## Excerpted passage
○ ○ ○ ○ ○ ○ ○

The question? “What is critical race theory?”

Hill posed that question to Vernon Jones, a Democrat turned Trump Republican currently running for Georgia governor who has vowed to ban critical race theory, and—as would probably be the case with a minimum 98% of the Republicans vowing to ban critical race theory in schools—Jones had not a clue. He started talking about Christopher Columbus and people who use “their own ideology and their own party affiliation to go to the extreme.”

Hill pressed, because that isn’t a definition of critical race theory.

“Well, first of all, I can tell you, but it’s left up to you to understand,” Jones responded. “I can’t make you understand. The fact is that critical race theory, even on this basis, should not be taught in our schools, period. Now if you can’t understand—”

“But what is it?”

“Well, to me, what it does, to me, my interpretation as well as many others …”

“No, not what it does, what is it? How do you define it? I’m just asking you to define critical race theory because my audience may not know.”

“Well, obviously you don’t know and you haven’t told your audience.”

At this point, Hill’s delighted chuckle and disbelieving “I don’t know?” pointed to the trap he’d sprung. But Jones thought he was winning this exchange and began haranguing Hill to answer the question he himself had started off by asking, becoming increasingly abusive as he mocked the idea that an Ivy League PhD—which Hill has—could be a sign of expertise in the definition of critical race theory. At the point where Jones called him “as dumb as two left shoes,” Hill had his microphone muted, saying “We’re not going to name-call on this show. I have not name-called you, sir. You have come on this show, you’re a Black Republican, I have not called you a name”—and then he went on to list all of the names he had not called Jones, just in case anyone was wondering what it would have looked like if he’d decided to name-call.

○ ○ ○ ○ ○ ○ ○

## Supplied data
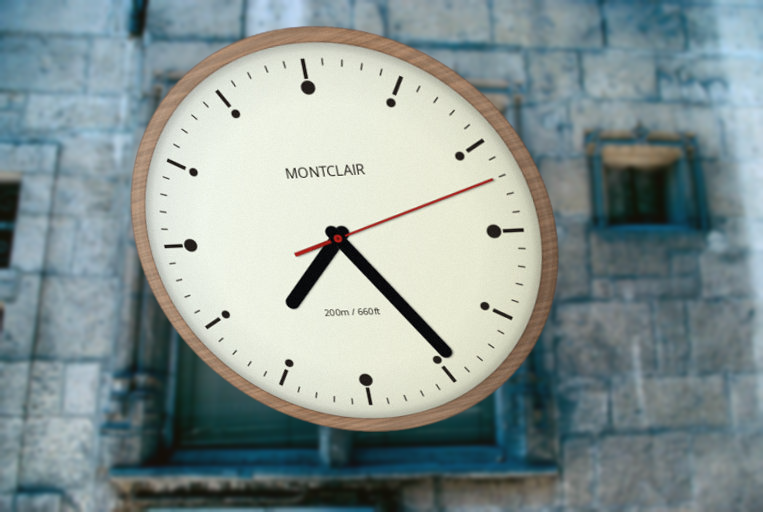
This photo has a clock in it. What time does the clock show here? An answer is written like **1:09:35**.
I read **7:24:12**
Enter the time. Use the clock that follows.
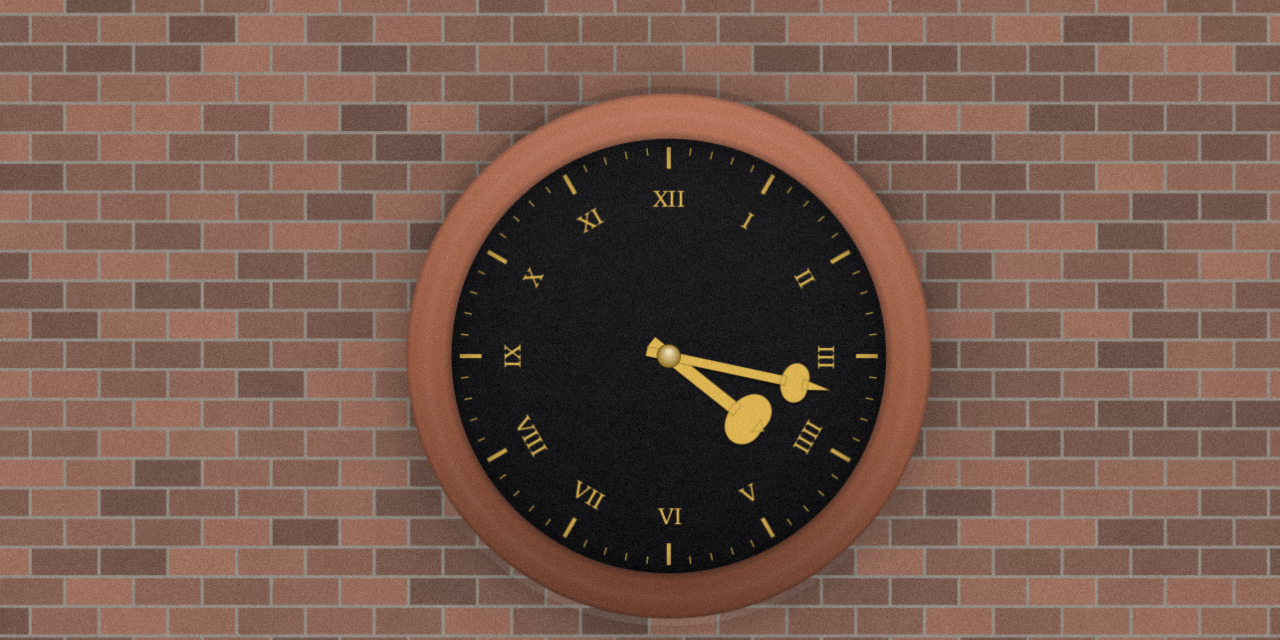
4:17
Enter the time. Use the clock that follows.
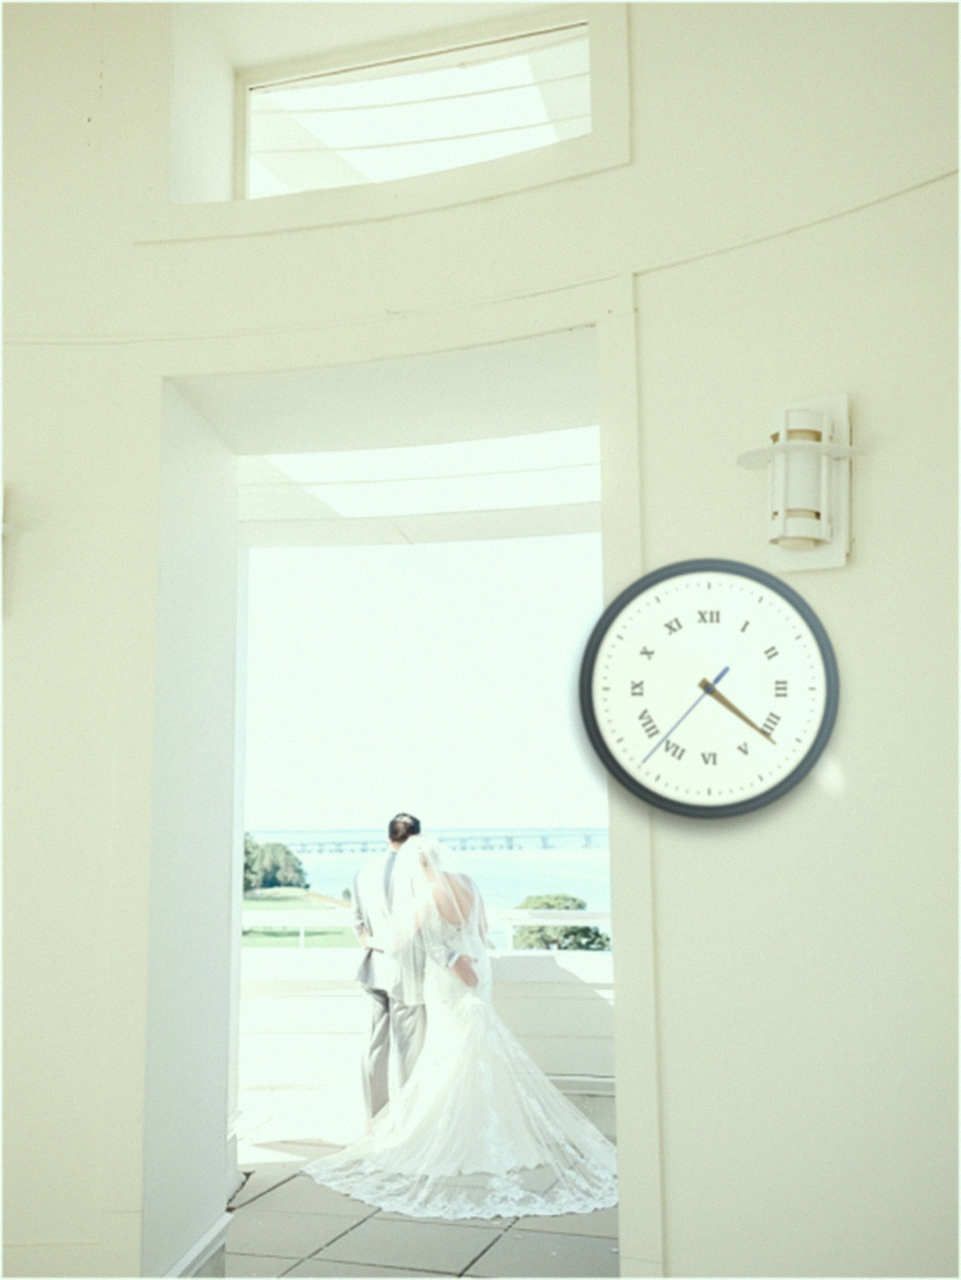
4:21:37
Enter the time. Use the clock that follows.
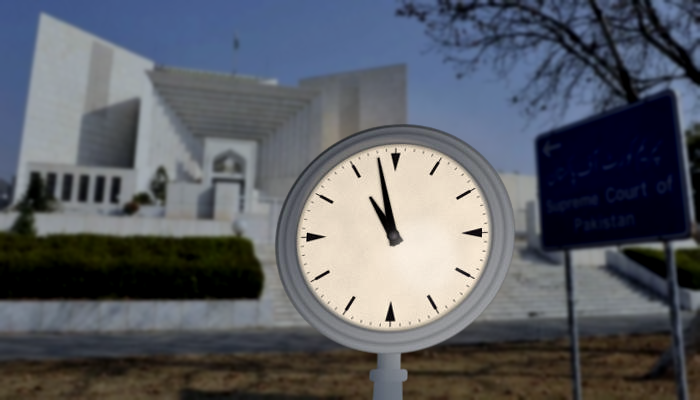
10:58
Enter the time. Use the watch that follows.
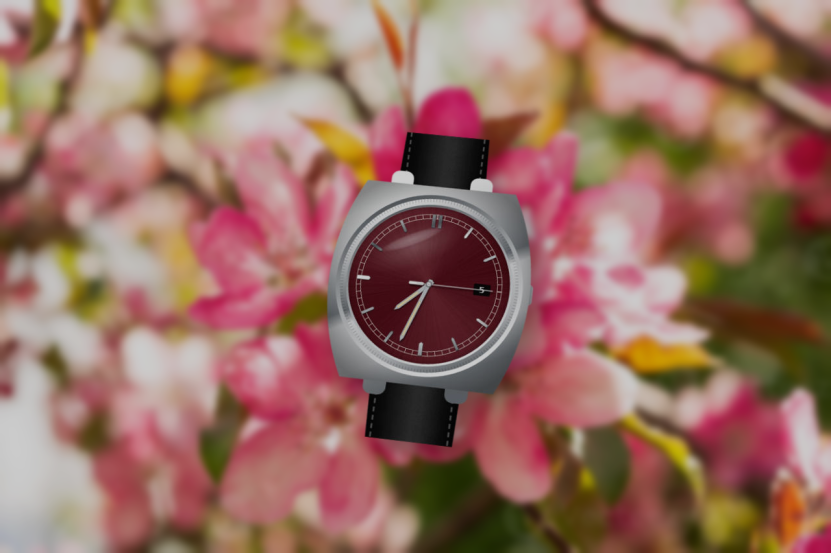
7:33:15
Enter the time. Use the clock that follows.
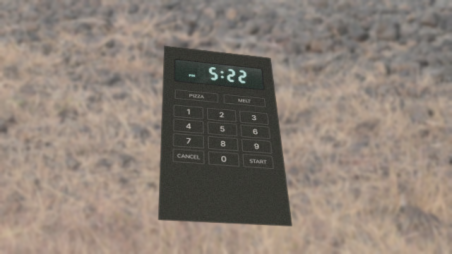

○ ○ ○ ○ ○ ○ ○

## Instruction 1
Name every person mentioned by name in the interview passage.
## Instruction 2
Transcribe the interview passage, starting with "At this point, Hill’s" and going on through "decided to name-call.".
Draw only on the interview passage when responding.

## Complete output 1
Hill, Vernon Jones, Trump, Christopher Columbus

## Complete output 2
At this point, Hill’s delighted chuckle and disbelieving “I don’t know?” pointed to the trap he’d sprung. But Jones thought he was winning this exchange and began haranguing Hill to answer the question he himself had started off by asking, becoming increasingly abusive as he mocked the idea that an Ivy League PhD—which Hill has—could be a sign of expertise in the definition of critical race theory. At the point where Jones called him “as dumb as two left shoes,” Hill had his microphone muted, saying “We’re not going to name-call on this show. I have not name-called you, sir. You have come on this show, you’re a Black Republican, I have not called you a name”—and then he went on to list all of the names he had not called Jones, just in case anyone was wondering what it would have looked like if he’d decided to name-call.